▶ [Dataset records]:
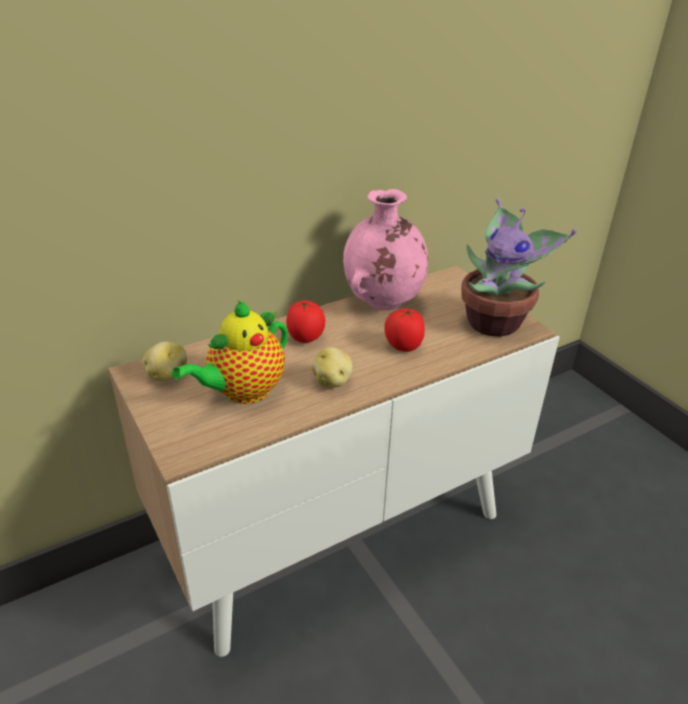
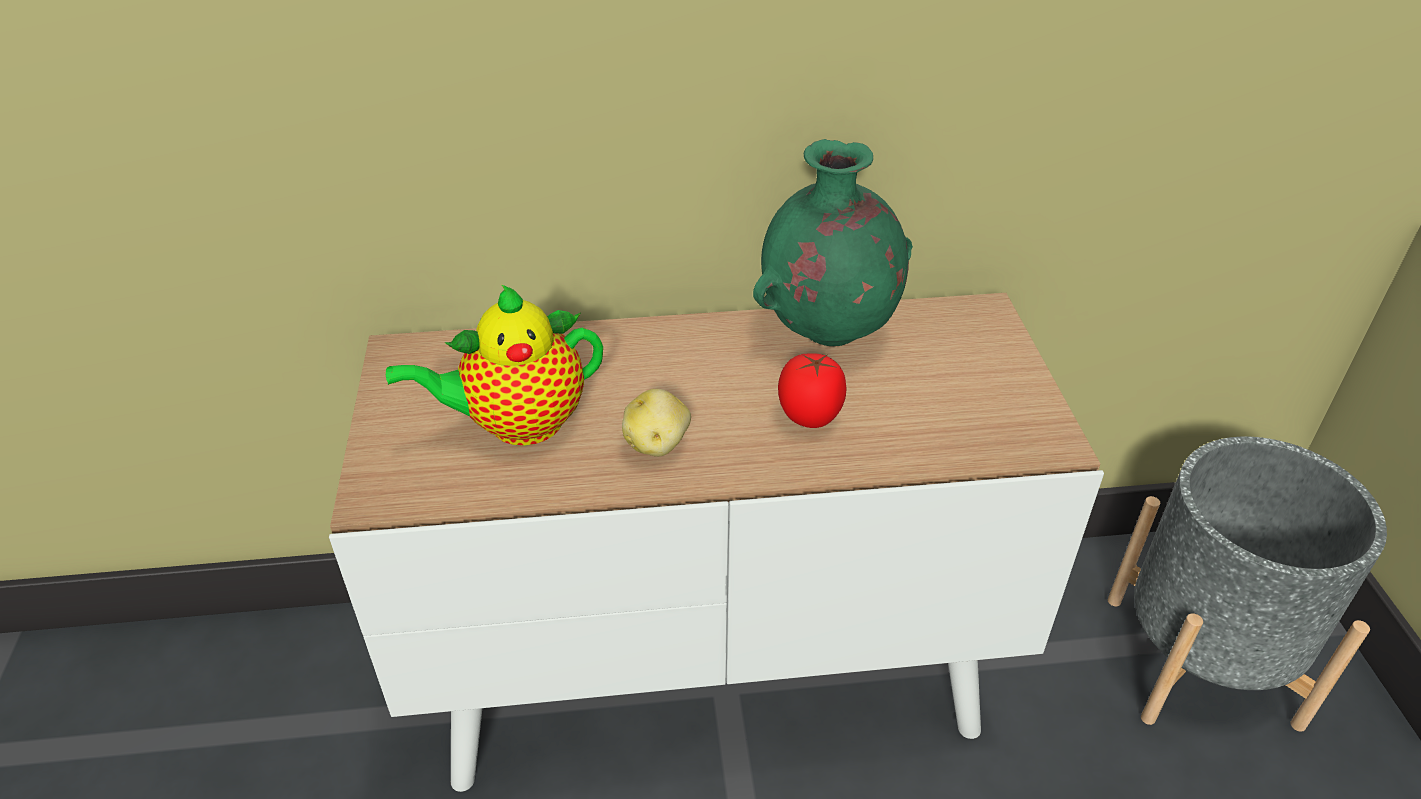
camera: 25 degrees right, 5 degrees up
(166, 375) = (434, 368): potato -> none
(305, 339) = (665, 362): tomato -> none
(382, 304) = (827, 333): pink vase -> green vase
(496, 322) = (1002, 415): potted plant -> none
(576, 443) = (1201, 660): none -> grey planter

...

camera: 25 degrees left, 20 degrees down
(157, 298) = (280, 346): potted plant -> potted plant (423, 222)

--

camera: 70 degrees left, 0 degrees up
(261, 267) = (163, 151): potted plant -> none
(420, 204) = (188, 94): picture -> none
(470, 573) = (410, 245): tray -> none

▶ [Exercise goal]:
Output the lines of the records above exactly as they appear, from the line containing "(305, 339) = (665, 362): tomato -> none" through the line containing "(576, 443) = (1201, 660): none".

▶ [Response below]:
(305, 339) = (665, 362): tomato -> none
(382, 304) = (827, 333): pink vase -> green vase
(496, 322) = (1002, 415): potted plant -> none
(576, 443) = (1201, 660): none -> grey planter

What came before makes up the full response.